[[ The data open ]]

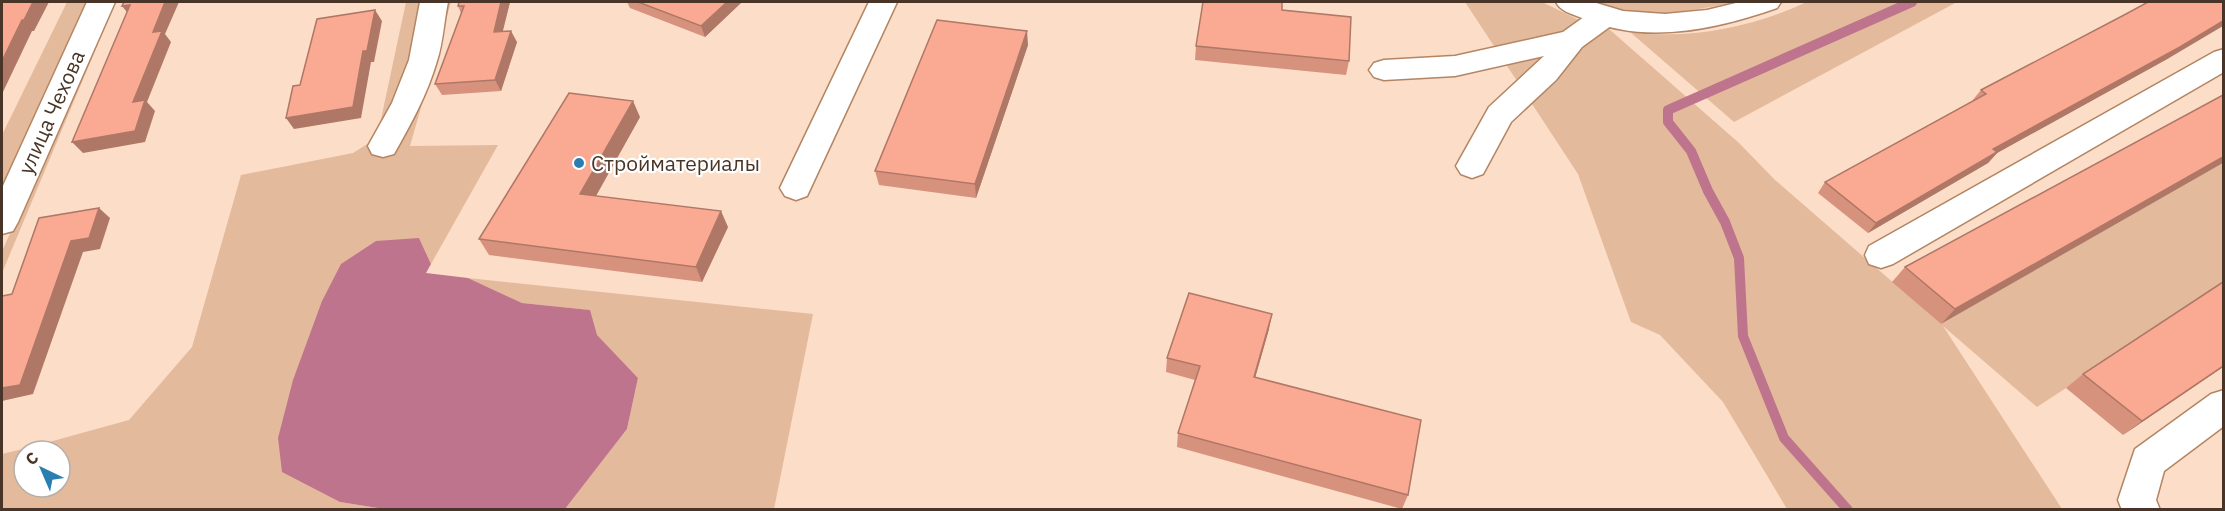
<svg xmlns="http://www.w3.org/2000/svg" width="2225" height="511" font-family="'IBM Plex Sans',sans-serif">
	<style>
		.green { fill: #e4ba9c; fill-rule: evenodd }
		.water { fill: #bf748e }
		.lines { fill: none; stroke-linecap: round; stroke-linejoin: round }
		.stream { stroke: #bf748e; stroke-width: 10 }
		.minor-casing { stroke: #b38563; stroke-width: 3 }
		.major-casing { stroke: #b38563; stroke-width: 3 }
		.minor { fill: #fff; fill-rule: evenodd }
		.major { fill: #fff; fill-rule: evenodd }
		.wall { fill: #d7927e }
		.shaded-wall { fill: #af7766 }
		.building { fill: #faaa92; stroke: #af7766; stroke-width: 1.5 }
		.poi-dot { fill: #297faf; stroke: #fff; stroke-width: 2 }
		.labels { text-anchor: middle; dominant-baseline: central; stroke-width: 4.5; stroke-linejoin: round; paint-order: stroke }
		.street-label { font-size: 21px; fill: #493527; stroke: #fff }
		.poi-label { font-size: 21px; fill: #493527; stroke: #fff; text-anchor: start }
	</style>
	<rect width="100%" height="100%" fill="#fcddc7"/>
	<!-- green -->
	<path class="green" d="M 67,2 L 90,2 L 2,194 L 2,135 Z
		M 406,2 L 425,2 L 416,57 L 427,62 L 440,2 L 451,2 L 410,146 L 498,145 L 431,264 L 419,238 L 340,502 L 384,509 L 2,509 L 2,454 L 31,447 L 129,420 L 192,347 L 241,175 L 353,153 L 377,138 ZM 24,451 L 60,451 L 60,487 L 24,487 Z
		M 1465,2 L 1542,2 L 1581,21 L 1609,29 L 1739,143 L 1775,180 L 1941,324 L 2223,163 L 2223,285 L 2037,407 L 1943,326 L 2062,509 L 1787,509 L 1723,402 L 1660,335 L 1631,322 L 1578,174 Z
		M 1592,2 L 1735,2 C 1687,12 1639,21 1592,2 Z
		M 1807,2 L 1957,2 L 1734,122 L 1630,32 C 1690,40 1753,27 1807,2 Z
		M 105,27 L 2,273 L 2,251 Z
		M 468,278 L 813,314 L 774,509 L 565,509 L 627,429 L 638,378 L 596,335 L 589,310 L 522,303 Z"/>
	<!-- water -->
	<path class="water" d="M 419,238 L 431,264 L 426,273 L 468,278 L 522,303 L 590,310 L 597,335 L 638,378 L 627,429 L 565,509 L 384,509 L 340,502 L 282,472 L 278,438 L 293,380 L 322,301 L 341,264 L 376,241 Z"/>
	<g class="lines">
		<!-- stream -->
		<path class="stream" d="M 1848,510 L 1784,438 L 1743,336 L 1739,258 L 1725,222 L 1708,191 L 1691,151 L 1668,122 L 1668,110 L 1912,2"/>
		<defs>
			<path id="minor" d="M 87,2 L 115,2 L 18,222 L 13,231 L 2,234 L 2,188 Z
				M 420,2 L 448,2 C 444,21 443,43 437,61 C 427,95 411,124 394,154 L 383,157 L 372,154 L 368,146 L 392,103 L 409,60 Z
				M 869,2 L 897,2 L 807,196 L 796,200 L 785,196 L 780,188 Z
				M 1605,7 L 1615,9 L 1619,16 L 1615,23 L 1582,47 L 1556,80 L 1511,122 L 1483,174 L 1472,178 L 1461,174 L 1456,166 L 1489,107 L 1544,56 L 1455,76 L 1384,80 L 1374,77 L 1369,70 L 1374,63 L 1384,60 L 1455,56 L 1563,32 L 1595,9 Z
				M 2224,49 L 2224,72 L 1893,264 L 1881,268 L 1869,264 L 1865,255 L 1869,246 L 2214,52 Z
				M 2224,390 L 2224,426 L 2164,471 L 2156,500 L 2160,510 L 2122,510 L 2118,500 L 2135,449 L 2211,394 Z"/>
			<path id="major" d="M 1556,2 L 1593,2 L 1623,11 L 1665,14 L 1707,10 L 1740,2 L 1781,2 L 1777,8 C 1714,30 1645,45 1582,18 C 1572,14 1560,11 1556,2 Z"/>
		</defs>
		<!-- minor casing -->
		<use href="#minor" class="minor-casing"/>
		<!-- major casing -->
		<use href="#major" class="major-casing"/>
		<!-- minor -->
		<use href="#minor" class="minor"/>
		<!-- major -->
		<use href="#major" class="major"/>
	</g>
	<!-- wall -->
	<path class="wall" d="M 459,2 L 510,2 L 502,32 L 517,42 L 501,91 L 442,95 L 435,84 L 461,13 L 458,6 Z
		M 627,2 L 742,2 L 705,37 L 630,8 Z
		M 1282,10 L 1349,61 L 1346,75 L 1195,60 L 1196,46 Z
		M 2126,14 L 2169,58 L 1997,153 L 1988,163 L 1868,233 L 1818,193 L 1825,182 L 1972,101 L 1981,90 Z
		M 1028,45 L 976,198 L 879,185 L 875,171 Z
		M 2223,95 L 1941,324 L 1892,282 L 1905,267 Z
		M 640,117 L 596,196 L 728,227 L 702,282 L 489,255 L 479,239 Z
		M 1269,329 L 1255,378 L 1408,495 L 1402,509 L 1177,447 L 1178,433 L 1195,380 L 1166,372 L 1167,358 Z
		M 2223,367 L 2123,435 L 2066,388 L 2083,374 Z"/>
	<!-- shaded-wall -->
	<path class="shaded-wall" d="M 33,2 L 49,2 L 34,31 L 32,31 L 2,94 L 2,61 L 22,20 Z
		M 165,2 L 179,2 L 165,34 L 171,42 L 147,102 L 155,111 L 145,142 L 83,153 L 72,142 L 133,102 L 153,32 Z
		M 501,2 L 510,2 L 500,43 L 494,32 Z
		M 727,2 L 742,2 L 705,37 L 701,26 Z
		M 130,5 L 131,17 L 122,6 Z
		M 375,10 L 382,21 L 374,62 L 371,62 L 361,118 L 294,129 L 286,118 L 363,51 Z
		M 2223,21 L 2223,26 L 2169,58 L 1997,153 L 1988,163 L 1868,233 L 1876,223 L 1993,149 Z
		M 511,31 L 517,42 L 501,91 L 495,80 Z
		M 1027,31 L 1028,45 L 976,198 L 975,184 Z
		M 633,101 L 640,117 L 588,210 L 580,194 Z
		M 2223,157 L 2223,163 L 1941,324 L 1955,309 Z
		M 99,208 L 110,218 L 100,249 L 83,252 L 33,394 L 2,401 L 2,388 L 71,241 Z
		M 721,211 L 728,227 L 702,282 L 696,267 Z
		M 1272,314 L 1269,329 L 1251,392 L 1254,377 Z
		M 2223,366 L 2223,367 L 2123,435 L 2142,421 Z"/>
	<!-- building -->
	<path class="building" d="M 2,2 L 33,2 L 24,20 L 22,20 L 2,61 Z
		M 124,2 L 165,2 L 153,32 L 162,31 L 133,102 L 145,100 L 135,131 L 72,142 L 130,5 L 122,6 Z
		M 459,2 L 501,2 L 494,32 L 511,31 L 495,80 L 435,84 L 464,6 L 458,6 Z
		M 638,2 L 727,2 L 701,26 Z
		M 1203,2 L 1282,2 L 1282,10 L 1351,17 L 1349,61 L 1196,46 Z
		M 2148,2 L 2223,2 L 2223,21 L 2180,47 L 1993,149 L 1997,152 L 1876,223 L 1825,182 L 1986,94 L 1981,90 L 2126,14 Z
		M 375,10 L 367,51 L 363,51 L 353,107 L 286,118 L 293,86 L 300,85 L 317,19 Z
		M 937,20 L 1027,31 L 975,184 L 875,171 Z
		M 569,93 L 633,101 L 580,194 L 721,211 L 696,267 L 479,239 Z
		M 2223,95 L 2223,157 L 1955,309 L 1905,267 Z
		M 99,208 L 89,238 L 71,241 L 20,385 L 2,388 L 2,296 L 12,294 L 39,218 Z
		M 2223,282 L 2223,366 L 2142,421 L 2083,374 Z
		M 1189,293 L 1272,314 L 1254,377 L 1421,420 L 1408,495 L 1178,433 L 1200,366 L 1167,358 Z"/>
	<!-- markers -->
	<circle class="poi-dot" cx="579" cy="163" r="6"/>
	<g class="labels">
		<!-- street labels -->
		<g class="street-label">
			<text transform="translate(51 112) rotate(-66)">улица Чехова</text>
		</g>
		<!-- poi labels -->
		<g class="poi-label">
			<text x="591" y="163">Стройматериалы</text>
		</g>
	</g>
	<!-- border -->
	<rect width="2225" height="511" fill="none" stroke="#493527" stroke-width="6"/>
	<!-- north arrow -->
	<g transform="translate(42 469) rotate(316)"><circle r="28" fill="#ffffff" stroke="#b6aea9" stroke-width="1.5"/>
	<path d="M0-4.5L10 22L0 15L-10 22Z" fill="#297faf"/>
	<text y="-9" font-size="16" font-weight="bold" text-anchor="middle" fill="#493527">С</text>
	</g>
</svg>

[[ The data closed ]]

Assignment:
Return the number of lines containing the word "evenodd" in these records, with no additional output.

Answer to this exercise:
3